Zoals bijna altijd in januari waren er al een aantal weken
een paar virussen in huis rond. Alles en iedereen hoest, proest en kucht. Sommigen
hebben wat meer last van het een. De ander ondervindt vooral ongemak van wat
anders.
Zelf val ik in de groep doe vooral last heeft van
hoesten en wat benauwdheid. Niets ernstigs, gewoon een vervelende luchtweginfectie
die wat overlast geeft.
Van de week stapte ik naast manlief in bed, zet mijn cpap-masker
(ter voorkoming van ernstige slaapapneu) op en zeg ‘welterusten’.
Ik lig wat onrustig te draaien. Ik kan er niet echt de
vinger op leggen maar het voelt allemaal niet goed.
Na een minuut of tien vraagt manlief of het wel goed met
me gaat omdat ik volgens hem nog geen moment heb stil gelegen.
Naar waarheid antwoord ik dat ik mijn draai niet kan
vinden. Geen enkele manier ligt lekker. Ik heb het benauwd, adem oppervlakkig
en kan geen pose vinden waarin ik mijn ademhaling onder controle krijg.

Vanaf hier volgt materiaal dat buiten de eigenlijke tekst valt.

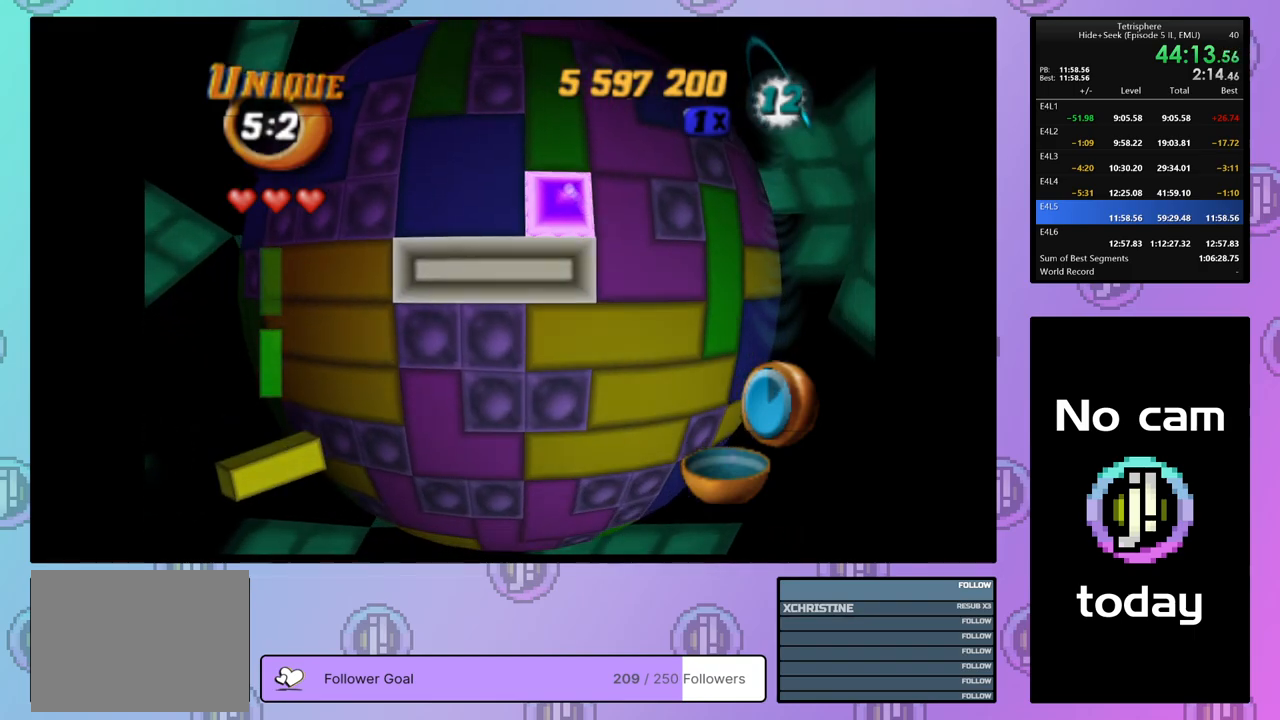
{"buttons": ["DPAD_UP"], "right_stick": "center", "events": [[100, "CROSS", "down"], [183, "DPAD_UP", "down"], [200, "CROSS", "up"], [250, "DPAD_UP", "up"], [333, "DPAD_UP", "down"], [383, "DPAD_UP", "up"], [483, "DPAD_UP", "down"]]}
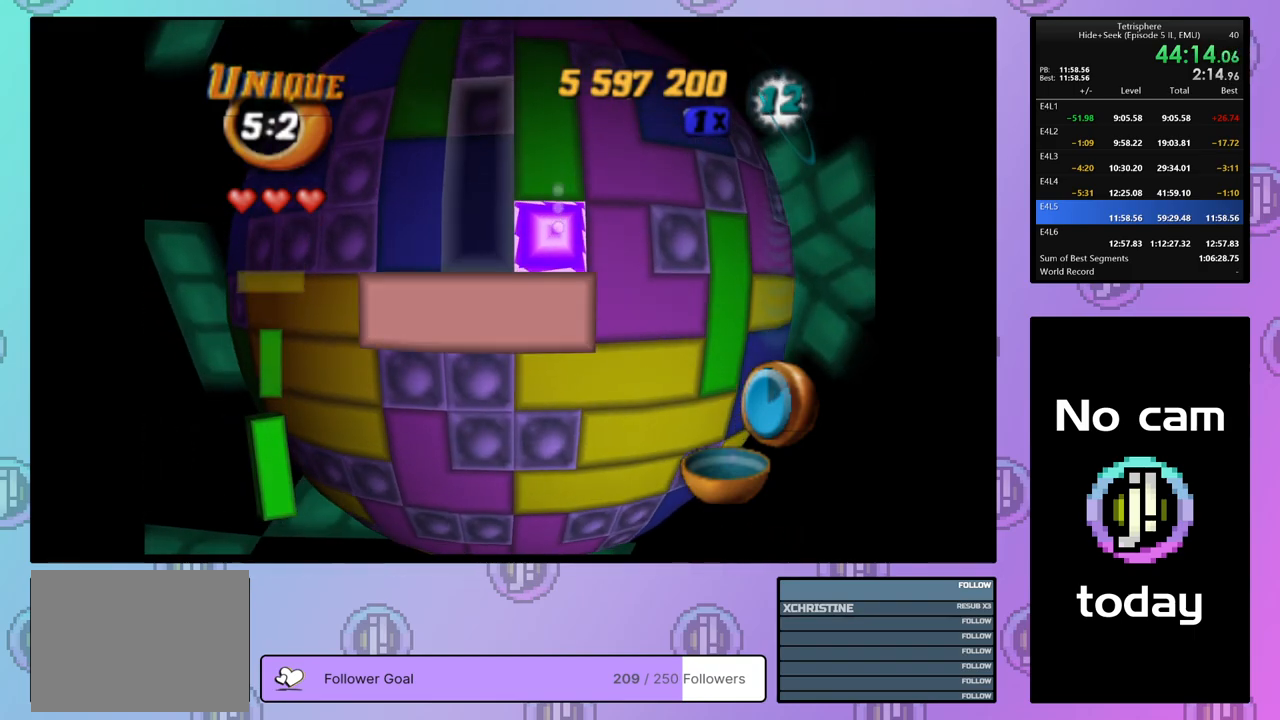
{"buttons": [], "right_stick": "center", "events": [[33, "DPAD_UP", "up"], [100, "DPAD_UP", "down"], [200, "DPAD_UP", "up"], [233, "SQUARE", "down"], [350, "SQUARE", "up"]]}
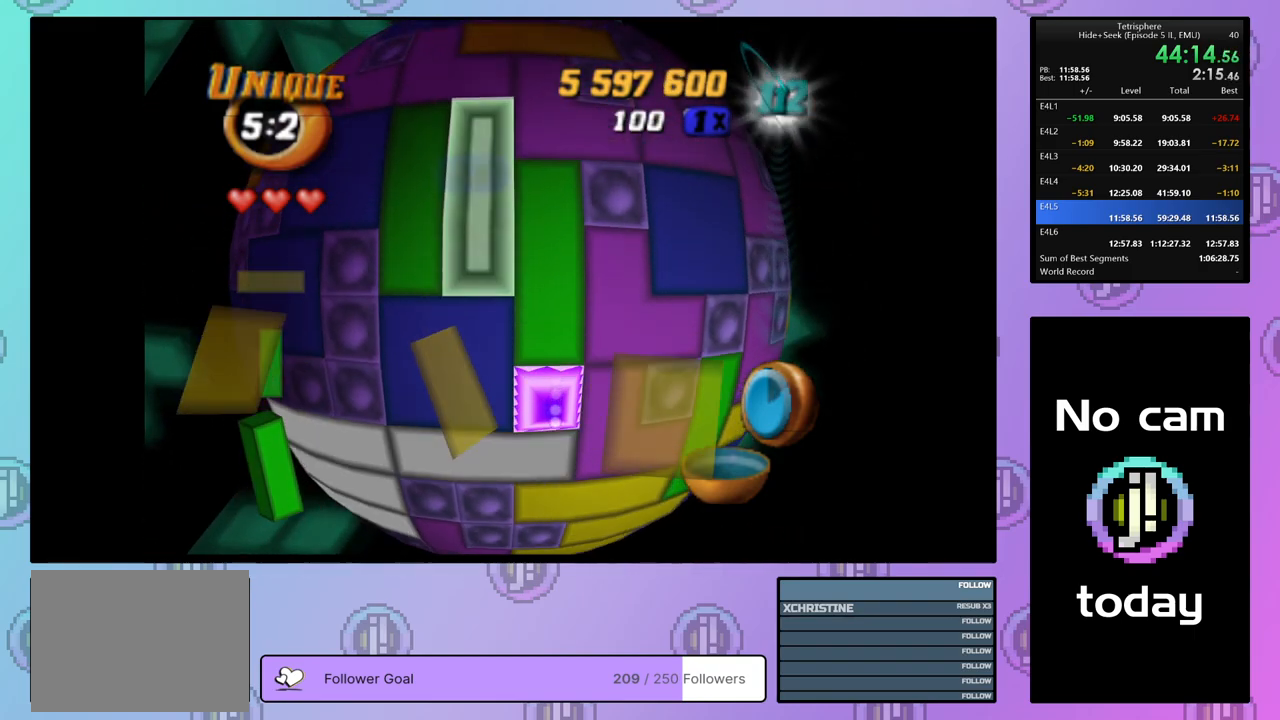
{"buttons": ["DPAD_RIGHT"], "right_stick": "center", "events": [[150, "CROSS", "down"], [233, "CROSS", "up"], [417, "DPAD_RIGHT", "down"]]}
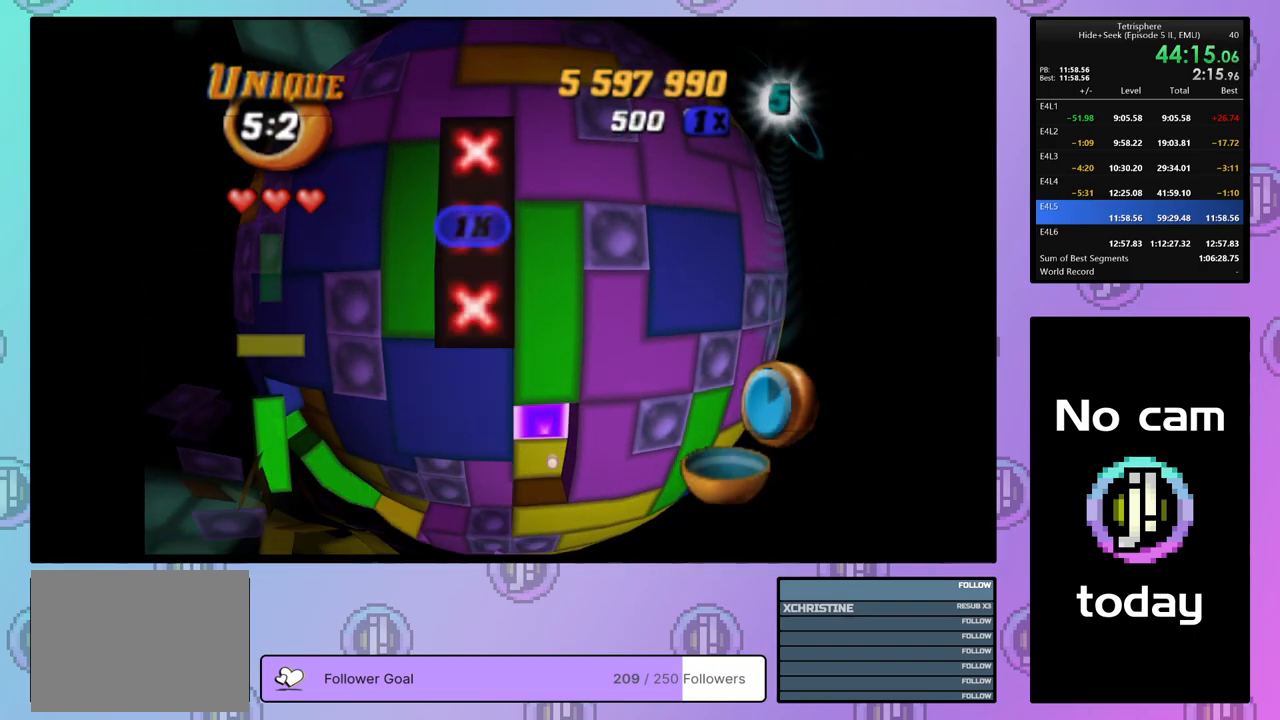
{"buttons": ["SQUARE"], "right_stick": "center", "events": [[17, "DPAD_RIGHT", "up"], [117, "DPAD_DOWN", "down"], [200, "DPAD_DOWN", "up"], [283, "SQUARE", "down"]]}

Heel even is het stil naast me. Dan vraagt manlief: ”Heb
je je cpap wel aangezet?”
Mijn brein wordt even helemaal blanco. Ik heb geen flauw
idee of ik dat wel of niet heb gedaan. Dat is zo’n automatisme, dat registreer
ik eigenlijk niet.
Ik druk op de aan/uit-knop, voel een luchtstroom in mijn
masker en mijn longen vullen zich dankbaar met frisse lucht. Mijn ademhaling
normaliseert zich en de benauwdheid is als sneeuw voor de zon verdwenen.
Soms is het leven zo simpel. Mij benieuwen hoe lang ik elke
avond mag horen dat ik niet moet vergeten de cpap aan te zetten.